Basically what happens at key moving averages in stocks or indexes - I believe - is that there are many trading algorithms that use those averages as data points for initiating trades. And so in this case you have price moving down, and it touches the average. But every time it touches, the program trading kicks in and starts to initiate buying. This is because the market is in an uptrend, and the weight of the automated trading is on the buy side.
And sometimes that buying is very strong and prices bottom right at the average. But other times, there is no real interest. It just chops around until the automated trading is spent, then the trend continues ( in this case down).

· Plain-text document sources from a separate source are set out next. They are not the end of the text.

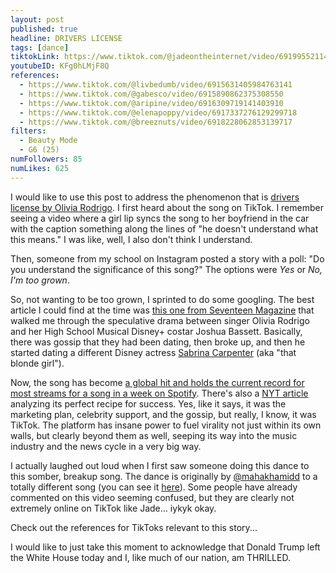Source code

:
 ```yaml
---
layout: post
published: true
headline: DRIVERS LICENSE
tags: [dance]
tiktokLink: https://www.tiktok.com/@jadeontheinternet/video/6919955211419274502
youtubeID: KFg0hLMjF8Q
references:
  - https://www.tiktok.com/@livbedumb/video/6915631405984763141
  - https://www.tiktok.com/@gabesco/video/6915890862375308550
  - https://www.tiktok.com/@aripine/video/6916309719141403910
  - https://www.tiktok.com/@elenapoppy/video/6917337276129299718
  - https://www.tiktok.com/@breeznuts/video/6918228062853139717
filters:
  - Beauty Mode
  - G6 (25)
numFollowers: 85
numLikes: 625
---
```


I would like to use this post to address the phenomenon that is [drivers license by Olivia Rodrigo](https://www.youtube.com/watch?v=ZmDBbnmKpqQ). I first heard about the song on TikTok. I remember seeing a video where a girl lip syncs the song to her boyfriend in the car with the caption something along the lines of "he doesn't understand what this means." I was like, well, I also don't think I understand.

Then, someone from my school on Instagram posted a story with a poll: "Do you understand the significance of this song?" The options were _Yes_ or _No, I'm too grown_.

So, not wanting to be too grown, I sprinted to do some googling. The best article I could find at the time was [this one from Seventeen Magazine](https://www.seventeen.com/celebrity/music/a35166302/olivia-rodrigo-drivers-license-joshua-bassett-sabrina-carpenter-fact-reactions/) that walked me through the speculative drama between singer Olivia Rodrigo and her High School Musical Disney+ costar Joshua Bassett. Basically, there was gossip that they had been dating, then broke up, and then he started dating a different Disney actress [Sabrina Carpenter](https://www.instagram.com/sabrinacarpenter/) (aka "that blonde girl").

Now, the song has become [a global hit and holds the current record for most streams for a song in a week on Spotify](https://www.instagram.com/p/CKP6QC8B19E/). There's also a [NYT article](https://www.nytimes.com/2021/01/19/arts/music/olivia-rodrigo-drivers-license.html) analyzing its perfect recipe for success. Yes, like it says, it was the marketing plan, celebrity support, and the gossip, but really, I know, it was TikTok. The platform has insane power to fuel virality not just within its own walls, but clearly beyond them as well, seeping its way into the music industry and the news cycle in a very big way.

I actually laughed out loud when I first saw someone doing this dance to this somber, breakup song. The dance is originally by [@mahakhamidd](https://www.tiktok.com/@mahakhamidd) to a totally different song (you can see it [here](https://www.tiktok.com/@mahakhamidd/video/6903274495843290373)). Some people have already commented on this video seeming confused, but they are clearly not extremely online on TikTok like Jade... iykyk okay.

Check out the references for TikToks relevant to this story...

I would like to just take this moment to acknowledge that Donald Trump left the White House today and I, like much of our nation, am THRILLED.
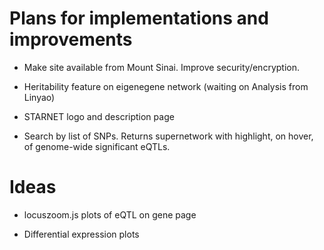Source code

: # Plans for implementations and improvements

- Make site available from Mount Sinai. Improve security/encryption.

- Heritability feature on eigenegene network (waiting on Analysis from Linyao)

- STARNET logo and description page

- Search by list of SNPs. Returns supernetwork with highlight, on hover, of genome-wide significant eQTLs.

# Ideas

- locuszoom.js plots of eQTL on gene page

- Differential expression plots

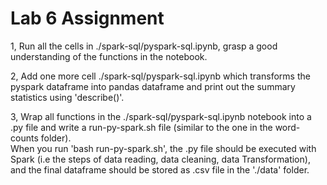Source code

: # Lab 6 Assignment

1, Run all the cells in ./spark-sql/pyspark-sql.ipynb, grasp a good understanding of the functions in the notebook.

2, Add one more cell ./spark-sql/pyspark-sql.ipynb which transforms the pyspark dataframe into pandas dataframe and print out the summary statistics using 'describe()'.

3, Wrap all functions in the ./spark-sql/pyspark-sql.ipynb notebook into a .py file and write a run-py-spark.sh file (similar to the one in the word-counts folder). \
When you run 'bash run-py-spark.sh', the .py file should be executed with Spark (i.e the steps of data reading, data cleaning, data Transformation), and the final dataframe should be stored as .csv file in the './data' folder.
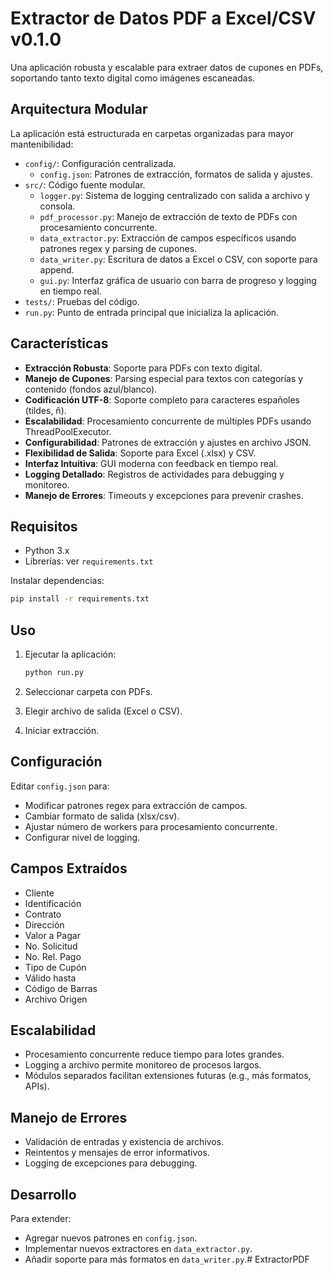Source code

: # Extractor de Datos PDF a Excel/CSV v0.1.0

Una aplicación robusta y escalable para extraer datos de cupones en PDFs, soportando tanto texto digital como imágenes escaneadas.

## Arquitectura Modular

La aplicación está estructurada en carpetas organizadas para mayor mantenibilidad:

- `config/`: Configuración centralizada.
  - `config.json`: Patrones de extracción, formatos de salida y ajustes.
- `src/`: Código fuente modular.
  - `logger.py`: Sistema de logging centralizado con salida a archivo y consola.
  - `pdf_processor.py`: Manejo de extracción de texto de PDFs con procesamiento concurrente.
  - `data_extractor.py`: Extracción de campos específicos usando patrones regex y parsing de cupones.
  - `data_writer.py`: Escritura de datos a Excel o CSV, con soporte para append.
  - `gui.py`: Interfaz gráfica de usuario con barra de progreso y logging en tiempo real.
- `tests/`: Pruebas del código.
- `run.py`: Punto de entrada principal que inicializa la aplicación.

## Características

- **Extracción Robusta**: Soporte para PDFs con texto digital.
- **Manejo de Cupones**: Parsing especial para textos con categorías y contenido (fondos azul/blanco).
- **Codificación UTF-8**: Soporte completo para caracteres españoles (tildes, ñ).
- **Escalabilidad**: Procesamiento concurrente de múltiples PDFs usando ThreadPoolExecutor.
- **Configurabilidad**: Patrones de extracción y ajustes en archivo JSON.
- **Flexibilidad de Salida**: Soporte para Excel (.xlsx) y CSV.
- **Interfaz Intuitiva**: GUI moderna con feedback en tiempo real.
- **Logging Detallado**: Registros de actividades para debugging y monitoreo.
- **Manejo de Errores**: Timeouts y excepciones para prevenir crashes.

## Requisitos

- Python 3.x
- Librerías: ver `requirements.txt`

Instalar dependencias:
```bash
pip install -r requirements.txt
```

## Uso

1. Ejecutar la aplicación:
    ```bash
    python run.py
    ```

2. Seleccionar carpeta con PDFs.
3. Elegir archivo de salida (Excel o CSV).
4. Iniciar extracción.

## Configuración

Editar `config.json` para:
- Modificar patrones regex para extracción de campos.
- Cambiar formato de salida (xlsx/csv).
- Ajustar número de workers para procesamiento concurrente.
- Configurar nivel de logging.

## Campos Extraídos

- Cliente
- Identificación
- Contrato
- Dirección
- Valor a Pagar
- No. Solicitud
- No. Rel. Pago
- Tipo de Cupón
- Válido hasta
- Código de Barras
- Archivo Origen

## Escalabilidad

- Procesamiento concurrente reduce tiempo para lotes grandes.
- Logging a archivo permite monitoreo de procesos largos.
- Módulos separados facilitan extensiones futuras (e.g., más formatos, APIs).

## Manejo de Errores

- Validación de entradas y existencia de archivos.
- Reintentos y mensajes de error informativos.
- Logging de excepciones para debugging.

## Desarrollo

Para extender:
- Agregar nuevos patrones en `config.json`.
- Implementar nuevos extractores en `data_extractor.py`.
- Añadir soporte para más formatos en `data_writer.py`.# ExtractorPDF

So one of the keys I have found is to look at the action after the moving average is touched. If you go back to Feb 1st 2015, you will see the type of action that unfolds with strong buying followed by a gap up, and a formation of a lasting low. So for a bullish reversal to hold, you will often see a close high in the range, followed by a gap up and a close above the open after the gap up. Volume often will rise on these days as well.
Contrast this with the moving average tests where the reversals off the averages are weak, and the result is often several touches of the average. This is what we are seeing here so far. The gap ups last week were on weak volume, and each day price closed below the open. Now we have a gap down (indicating still selling interest) and another test. For a successful test from here, we would see a gap up tomorrow and a close above the open, and higher volume.
Even if price makes a modest rally for a few days, a deep retracement back to the average would seem to me to be a sure sign of a failed rebound attempt off this average. The result would be a swift break below the 200 day MA. It may lead to a big sell off in this case.
The yearly low is not too far below price on the SP500. And given the we are past mid way in the year, a break of the yearly low, could trigger further selling in stocks.
My suggestion here is to short this market on a break of today's low with a stop above the rebound high from last week. If price make a weak rally back towards last week's gap down, I would suggest a short there.
Now if we see a gap up and close above the open tomorrow with dominant buying interest (increased volume, close in upper portion of range) I will certainly respect the rally attempt until last week's low is broken.